Minimum Rust version policy

Our current minimum supported Rust version is 1.56.1. We might increase our MSRV in the future, but we try to only do so if there's a good reason for it. Only having a few dependencies that each have a stable MSRV policy, we shouldn't need to increase our MSRV transitively because of a dependency update.

Note that benchmarks and tests require a higher Rust version, as they add dependencies that don't support the MSRV above.

Correctness

As detailed in Project goals and non-goals, Snowdon aims to be a correct implementation of Twitter's Snowflake algorithm. All generators this crate implements should be safe to use across multiple threads. More specifically, we try to ensure the following behaviour:

  • All snowflakes returned by the same generator are unique. I.e., no snowflake will be returned twice.
  • There are no "gaps" in the sequence number. If a snowflake with the sequence number 1 exists, another snowflake with the same timestamp and the sequence number 0 must also exist.
  • Snowflakes are strictly monotonic. If the snowflake b was generated after the snowflake a, a < b.
  • Snowdon uses the current system time for the snowflake.
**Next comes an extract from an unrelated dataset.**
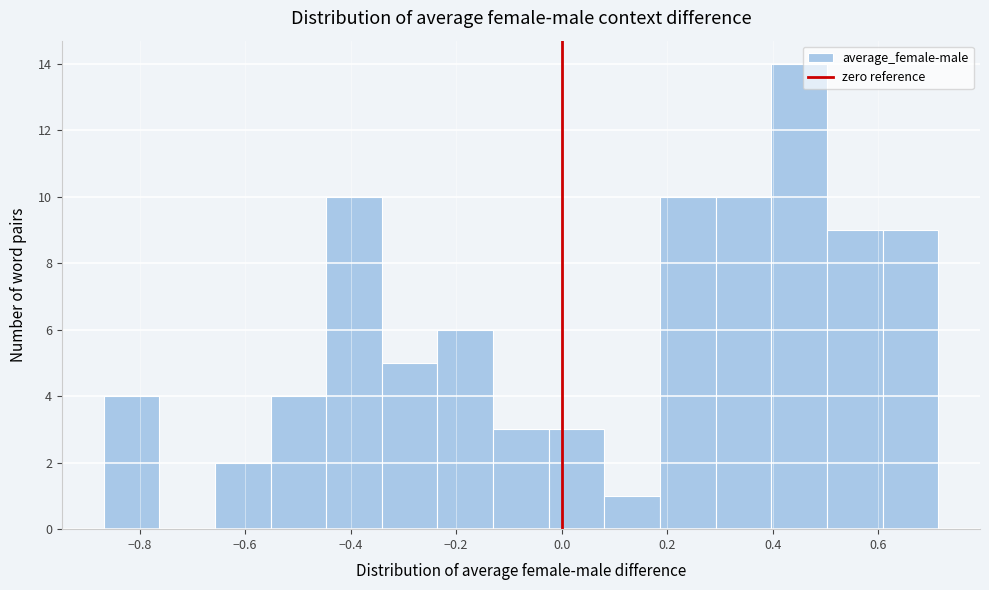

Which range on the x-axis has the tallest bar?

0.40 to 0.50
While this should be an obvious correctness requirement, all snowflake-generating instances in a deployment must adhere to this rule.

Note that "before" and "after" in the list above refer to the actual time. I.e., even if the system clock is not monotonic, Snowdon only returns a snowflake b after producing the snowflake a for all subsequent invocations if a < b.
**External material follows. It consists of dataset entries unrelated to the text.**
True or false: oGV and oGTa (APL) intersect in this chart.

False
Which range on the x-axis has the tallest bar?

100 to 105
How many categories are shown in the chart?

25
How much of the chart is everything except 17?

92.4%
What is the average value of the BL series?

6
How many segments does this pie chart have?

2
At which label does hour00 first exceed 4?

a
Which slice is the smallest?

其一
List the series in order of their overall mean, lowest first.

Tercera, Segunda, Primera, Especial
In an attempt to verify the lock-free algorithm, a PROMELA implementation for it is provided in the spin directory. Refer to the README in that directory for more information about the model and our lock-free snowflake implementation.

Please note that while we try to provide a correct and efficient implementation, there's no mathematical proof that Snowdon's implementation is indeed correct. We do our best to ensure that our code is correct, but if you're planning to use Snowdon in a production environment, you should verify that our implementation meets your expectations. If you find any bugs or potential efficiency improvements, please open an issue as described in CONTRIBUTING.md.

Benchmarks

Snowdon provides benchmarks in benches. You can run them with

cargo bench --all-features

When running the test on an AMD Ryzen 9 5900X with Linux 6.3.5, we get the following results:

Benchmark Average time per snowflake (in ns) Estimated snowflake IDs per second
Lock-free generator (sequential) 29.188 34260655
Blocking generator (sequential) 29.038 34437633
Lock-free generator (10 threads) 84.954 11771076
Blocking generator (10 threads) 1594.4 627195

The last two entries in the table above are for an extreme scenario where ten threads concurrently generate snowflakes in a loop. It's meant to simulate severe contention between threads, and with most applications, the actual times per snowflake should be closer to the sequential benchmarks. Moreover, most implementations outperform the limitations of snowflake layouts with 12 sequence number bits. Under almost all circumstances, the generators are fast enough for a regular application's ID requirements. This includes applications that need to generate more than 100000 IDs per second.

Licence

Copyright (C) 2023 Archer [email protected]

Snowdon is licensed under either of

at your option.

Unless you explicitly state otherwise, any contribution intentionally submitted for inclusion in the work by you, as defined in the Apache-2.0 licence, shall be dual licensed as above, without any additional terms or conditions.